A total of 15 studies with 28985 participants were identified, including 6 randomized trials (n = 748; 3 crossover and 3 parallel-group trials) and 9 single-arm studies. All included randomized trials raised some concerns, and the single-arm studies had serious risks of overall bias. Meta-analysis of randomized trials showed that AID is more effective than the control group in lowering HbA1c (MD: -0.89%, 95%CI: -1.32 to -0.46, P < 0.0001, I2 = 82%). Compared to control interventions, AID use was linked to a higher percentage of time in range (MD: 19.25%, 95%CI: 11.43-27.06, P < 0.00001, I2 = 74%) and a lower percentage of time above range > 10 mmol/L (MD: -19.48%, 95%CI: -27.14 to -11.82, P < 0.00001, I2 = 73%); however, time below range remained similar between the two groups. The mean sensor glucose level was lower in the AID group; however, the coefficient of variation of glucose was the same in both groups. AID use also led to a reduction in insulin dose, but this is not a consistent finding across all study designs. The risks of serious adverse events (AEs) and severe hypoglycemia were similar in both groups; however, AID use raised the risk of device deficiency. Single-arm studies with participants using AID systems also demonstrated reductions in HbA1c (ranging from 0.7% to 2.07%) and improvements in CGM metrics, along with acceptable safety data.

CONCLUSION

Based on short-term study data, the use of AID systems in outpatients with T2D appears to improve glycemic outcomes and CGM metrics, with no significant AEs. Larger and longer-term randomized controlled trials involving diverse populations, along with a cost-benefit analysis, are needed to guide more informed clinical practice decisions.

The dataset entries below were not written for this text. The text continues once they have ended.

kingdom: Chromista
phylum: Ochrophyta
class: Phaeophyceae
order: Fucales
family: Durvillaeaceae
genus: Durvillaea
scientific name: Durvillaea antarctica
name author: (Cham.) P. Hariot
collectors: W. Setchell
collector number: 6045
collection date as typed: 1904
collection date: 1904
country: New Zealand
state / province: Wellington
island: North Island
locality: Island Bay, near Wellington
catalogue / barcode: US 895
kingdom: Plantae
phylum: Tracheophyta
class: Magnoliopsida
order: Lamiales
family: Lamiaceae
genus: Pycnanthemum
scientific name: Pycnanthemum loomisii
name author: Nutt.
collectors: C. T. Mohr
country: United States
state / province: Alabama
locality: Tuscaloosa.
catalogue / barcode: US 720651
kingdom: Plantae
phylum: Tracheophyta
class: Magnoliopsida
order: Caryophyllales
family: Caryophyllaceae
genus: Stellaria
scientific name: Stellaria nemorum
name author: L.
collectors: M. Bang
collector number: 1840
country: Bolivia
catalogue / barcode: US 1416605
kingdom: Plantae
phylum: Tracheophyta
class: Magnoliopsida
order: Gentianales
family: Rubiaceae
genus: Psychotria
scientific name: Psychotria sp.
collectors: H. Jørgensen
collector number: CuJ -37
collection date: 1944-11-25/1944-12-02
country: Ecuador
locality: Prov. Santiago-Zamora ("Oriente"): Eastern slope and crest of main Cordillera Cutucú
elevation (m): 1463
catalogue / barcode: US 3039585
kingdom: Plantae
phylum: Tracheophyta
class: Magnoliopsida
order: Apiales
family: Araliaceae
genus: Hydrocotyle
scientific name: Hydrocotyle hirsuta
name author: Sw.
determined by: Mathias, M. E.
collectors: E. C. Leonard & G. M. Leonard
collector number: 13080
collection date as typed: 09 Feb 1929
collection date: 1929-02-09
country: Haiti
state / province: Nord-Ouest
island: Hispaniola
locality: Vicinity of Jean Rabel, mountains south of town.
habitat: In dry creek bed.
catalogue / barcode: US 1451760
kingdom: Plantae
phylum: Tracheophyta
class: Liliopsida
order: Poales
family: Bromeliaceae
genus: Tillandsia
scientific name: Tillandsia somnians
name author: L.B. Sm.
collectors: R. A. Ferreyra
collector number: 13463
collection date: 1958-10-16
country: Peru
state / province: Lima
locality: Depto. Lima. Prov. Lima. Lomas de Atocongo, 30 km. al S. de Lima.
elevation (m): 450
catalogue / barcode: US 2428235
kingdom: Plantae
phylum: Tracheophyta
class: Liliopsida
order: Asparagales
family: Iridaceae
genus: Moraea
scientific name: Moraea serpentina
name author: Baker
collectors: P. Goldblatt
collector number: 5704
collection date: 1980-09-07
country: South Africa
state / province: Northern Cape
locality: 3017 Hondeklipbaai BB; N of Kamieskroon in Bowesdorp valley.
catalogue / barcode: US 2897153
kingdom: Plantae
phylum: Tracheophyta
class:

Keywords: Automated insulin delivery; Type 2 diabetes; Time in range; Glycated hemoglobin; Meta-analysis

Core Tip: This is the first systematic review and meta-analysis specifically targeting the efficacy and safety of automated insulin delivery (AID) systems in patients with type 2 diabetes in the outpatient setting. Analyzing six randomized controlled trials and nine single-arm studies involving 28985 participants, we observed that AID systems enhance glycemic control, evidenced by larger decreases in glycated hemoglobin and improved continuous glucose monitoring metrics compared to standard treatment. AID use increases time in range, reduces time above target glucose, and maintains similar rates of hypoglycemia and serious adverse events. While AID slightly increases the risk of device deficiency, safety is still within acceptable limits. The results indicate short-term effectiveness, but larger and longer-term studies are necessary to confirm the benefits and assess cost-effectiveness.